____ Excerpted records

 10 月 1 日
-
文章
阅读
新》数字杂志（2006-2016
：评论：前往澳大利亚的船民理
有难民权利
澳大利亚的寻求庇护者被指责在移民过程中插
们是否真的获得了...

________

[Assigned task]
Return every line of the material above without any changes.

[The completed task]
 10 月 1 日
-
文章
阅读
新》数字杂志（2006-2016
：评论：前往澳大利亚的船民理
有难民权利
澳大利亚的寻求庇护者被指责在移民过程中插
们是否真的获得了...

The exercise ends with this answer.